#### RECORDS SHOWN

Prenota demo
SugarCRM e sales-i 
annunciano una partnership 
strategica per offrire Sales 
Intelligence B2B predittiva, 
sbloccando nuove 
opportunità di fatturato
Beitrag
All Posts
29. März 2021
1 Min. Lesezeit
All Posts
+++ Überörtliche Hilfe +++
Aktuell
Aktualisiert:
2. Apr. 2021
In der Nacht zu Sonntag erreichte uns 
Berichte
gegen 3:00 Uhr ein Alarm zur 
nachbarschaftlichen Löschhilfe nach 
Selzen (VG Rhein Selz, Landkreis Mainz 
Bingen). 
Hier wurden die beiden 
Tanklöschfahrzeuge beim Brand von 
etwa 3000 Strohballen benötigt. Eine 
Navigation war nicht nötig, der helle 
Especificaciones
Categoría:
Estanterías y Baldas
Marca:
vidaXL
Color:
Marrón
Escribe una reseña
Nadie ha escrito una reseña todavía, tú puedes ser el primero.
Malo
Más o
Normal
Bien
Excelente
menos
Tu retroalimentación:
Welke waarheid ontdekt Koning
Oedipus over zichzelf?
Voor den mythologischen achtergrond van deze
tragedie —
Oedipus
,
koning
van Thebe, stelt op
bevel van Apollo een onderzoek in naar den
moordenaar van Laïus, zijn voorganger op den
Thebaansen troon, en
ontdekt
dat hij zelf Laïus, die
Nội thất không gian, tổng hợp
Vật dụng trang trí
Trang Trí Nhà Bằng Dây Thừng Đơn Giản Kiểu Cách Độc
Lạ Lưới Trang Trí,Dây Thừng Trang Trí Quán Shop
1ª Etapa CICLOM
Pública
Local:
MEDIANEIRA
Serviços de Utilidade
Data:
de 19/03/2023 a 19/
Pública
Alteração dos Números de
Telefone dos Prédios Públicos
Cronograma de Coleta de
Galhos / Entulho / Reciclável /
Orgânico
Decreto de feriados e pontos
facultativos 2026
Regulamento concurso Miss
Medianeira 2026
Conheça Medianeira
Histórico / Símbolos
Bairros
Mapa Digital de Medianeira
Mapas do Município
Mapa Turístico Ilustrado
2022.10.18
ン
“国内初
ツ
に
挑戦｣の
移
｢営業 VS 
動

########

TASK INSTRUCTIONS »
Reproduce the entire listing word for word.

ANSWER SECTION »
Prenota demo
SugarCRM e sales-i 
annunciano una partnership 
strategica per offrire Sales 
Intelligence B2B predittiva, 
sbloccando nuove 
opportunità di fatturato
Beitrag
All Posts
29. März 2021
1 Min. Lesezeit
All Posts
+++ Überörtliche Hilfe +++
Aktuell
Aktualisiert:
2. Apr. 2021
In der Nacht zu Sonntag erreichte uns 
Berichte
gegen 3:00 Uhr ein Alarm zur 
nachbarschaftlichen Löschhilfe nach 
Selzen (VG Rhein Selz, Landkreis Mainz 
Bingen). 
Hier wurden die beiden 
Tanklöschfahrzeuge beim Brand von 
etwa 3000 Strohballen benötigt. Eine 
Navigation war nicht nötig, der helle 
Especificaciones
Categoría:
Estanterías y Baldas
Marca:
vidaXL
Color:
Marrón
Escribe una reseña
Nadie ha escrito una reseña todavía, tú puedes ser el primero.
Malo
Más o
Normal
Bien
Excelente
menos
Tu retroalimentación:
Welke waarheid ontdekt Koning
Oedipus over zichzelf?
Voor den mythologischen achtergrond van deze
tragedie —
Oedipus
,
koning
van Thebe, stelt op
bevel van Apollo een onderzoek in naar den
moordenaar van Laïus, zijn voorganger op den
Thebaansen troon, en
ontdekt
dat hij zelf Laïus, die
Nội thất không gian, tổng hợp
Vật dụng trang trí
Trang Trí Nhà Bằng Dây Thừng Đơn Giản Kiểu Cách Độc
Lạ Lưới Trang Trí,Dây Thừng Trang Trí Quán Shop
1ª Etapa CICLOM
Pública
Local:
MEDIANEIRA
Serviços de Utilidade
Data:
de 19/03/2023 a 19/
Pública
Alteração dos Números de
Telefone dos Prédios Públicos
Cronograma de Coleta de
Galhos / Entulho / Reciclável /
Orgânico
Decreto de feriados e pontos
facultativos 2026
Regulamento concurso Miss
Medianeira 2026
Conheça Medianeira
Histórico / Símbolos
Bairros
Mapa Digital de Medianeira
Mapas do Município
Mapa Turístico Ilustrado
2022.10.18
ン
“国内初
ツ
に
挑戦｣の
移
｢営業 VS 
動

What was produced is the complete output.